On se jeta sur moi, déterminé à m’arrêter quoi qu’il arrive, et on me plaqua au sol, en me tordant les mains derrière le dos.

— Vous croyez à ces simagrées ? avait tonné Sadamaro en se saisissant de l’arquebuse de son homme de main. C’est ainsi que les gens de son espèce entretiennent la peur chez les crédules, bande d’imbéciles ! Saisissez-vous de lui, qu’on en finisse !

Sadamaro avait poussé mon seigneur contre le sol et pointé l’arme étrangère sur lui, menaçant. J’avais immédiatement cessé le combat.

—Montrez-moi ce jeune, avait-il ordonné à ses gardes. Retirez-lui tout ces oripeaux qui lui cachent le visage et les cheveux, qu’on le voit un peu. Qui sait ? Il a peut-être une petite valeur, après tout !
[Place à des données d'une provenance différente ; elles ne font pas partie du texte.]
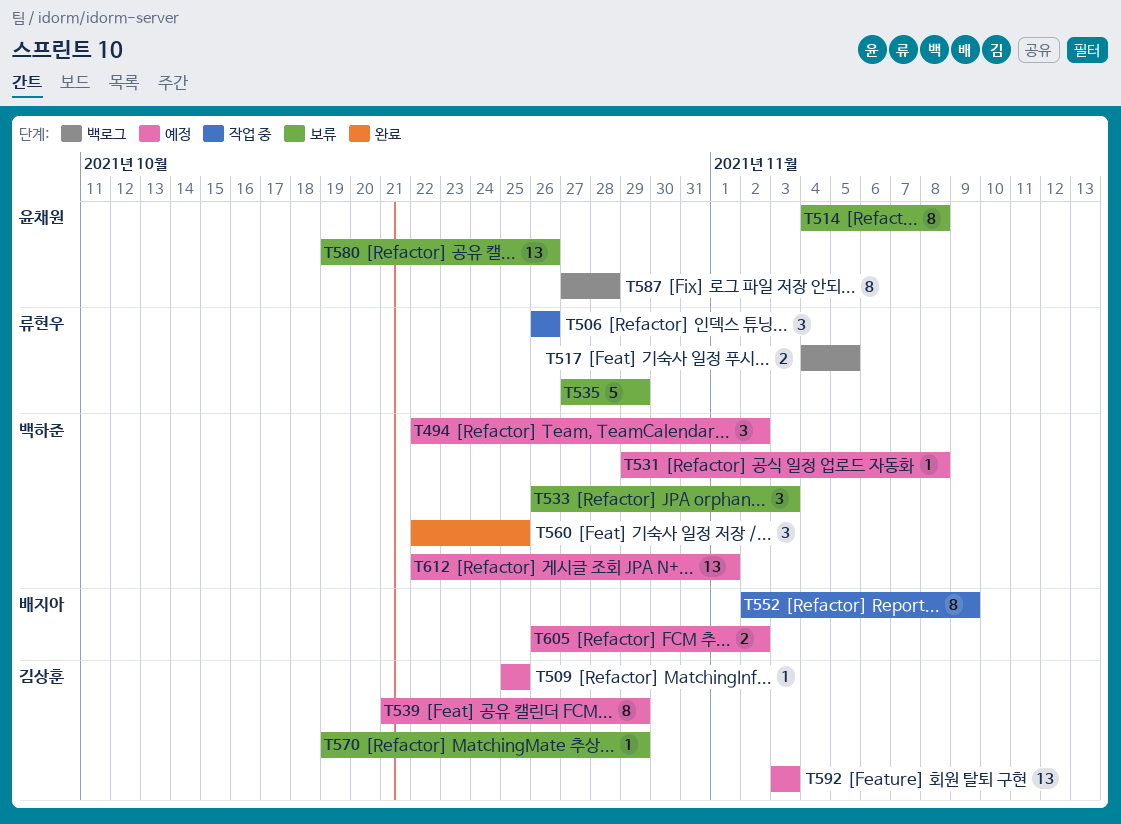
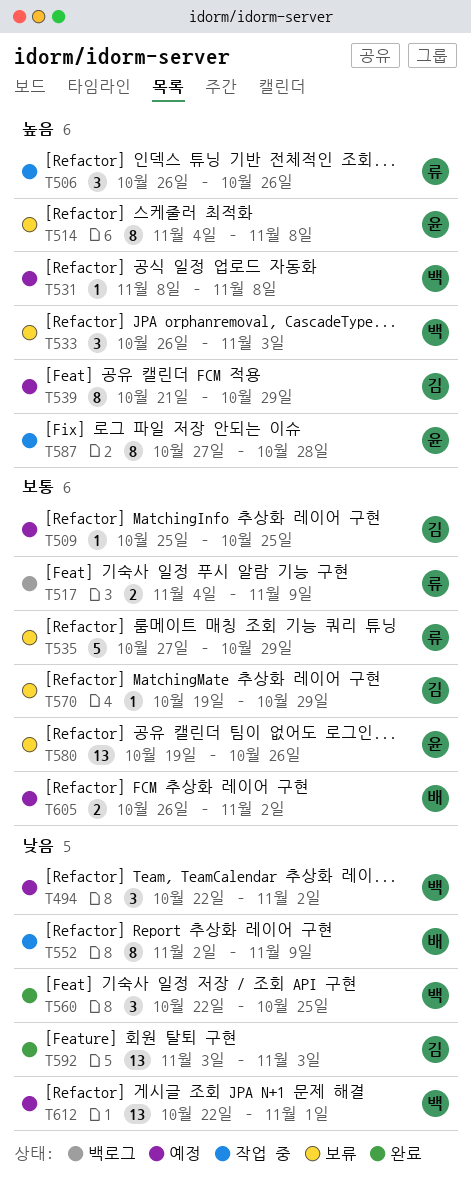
T517, due: Nov 5 -> Nov 9
T531, start: Oct 29 -> Nov 8
T587, status: 백로그 -> 작업 중
T592, status: 예정 -> 완료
Je sentis qu'on attrapait mes cheveux pour me forcer à relever la tête. Un sbire, qui m'avait attrapé par ma courte queue de cheval. Il m’avait arraché le tissu qui dissimulait ma chevelure de paria, tournant de force mon visage vers son maître.

— Des cheveux gris, sur un garçon aussi jeune ! Et pour de la piétaille, un bien joli visage, malgré la cicatrice… On dirait bien que mon intuition a fait mouche. Qui es-tu vraiment ?

J’avais conservé un silence obstiné, les sourcils froncés, le regard fixé sur le sol.

Un garde avait tenté de me faire réagir d’une claque sur la tête.

— Réponds à Sa Seigneurie, vermine !

J’avais refusé de dire quoi que ce soit, obéissant ainsi aux directives dans lesquelles on m'avait élevé. Le sifflement d'une lame qu'on dégainait dans mon dos m’indiqua que cela allait me coûter la vie, mais j’étais prêt à mourir à tout instant. Du reste, Otsuki Sadamaro l'avait arrêté d'un geste.

— Cessez. On aura tout le loisir de l'interroger plus tard... Empalé sur cinquante centimètres de bois huilé, il parlera, je peux vous l'assurer !

J’avais relevé les yeux, déterminé à montrer que ses menaces ne m'impressionnaient pas. Bien entendu, intérieurement, j'étais terrifié, mais c'était plus pour mon seigneur que pour ma personne. Si cet homme me menaçait de tels traitements, qu'allait-il donc faire à Kairii ?

Les yeux de mon compagnon, habités par une froide détermination, étaient posés sur les miens. Puis, soudain, il avait mobilisé ses forces, et tenté de s’emparer du sabre court du garde proche de lui. Pendant tout ce temps, il avait eu le temps de travailler la corde pour se libérer les mains.

J’y avais cru : je m’étais moi-même lancé dans une riposte désespérée. Mais Kairii fut vite maîtrisé et maintenu au sol par quatre fantassins. C’était plus un barouf d’honneur qu’une réelle tentative de fuite.

— Doucement, avait susurré Sadamaro d’une voix sirupeuse. Si tu tentes quoi que ce soit de ce genre... Je découpe vivante cette jeune anguille. Tu vas devoir faire preuve de docilité, Onimasa. Ou ton compagnon mourra.

— Ne faites pas attention à moi, Kairii-dono, avais-je protesté. Je m'en sortirai tout seul, d'une façon ou d'une autre !

J’avais perdu connaissance immédiatement après avoir proféré ces paroles, assommé par l’une des brutes sans honneur au service des Otsuki. C’est ainsi que je faillis à mon devoir.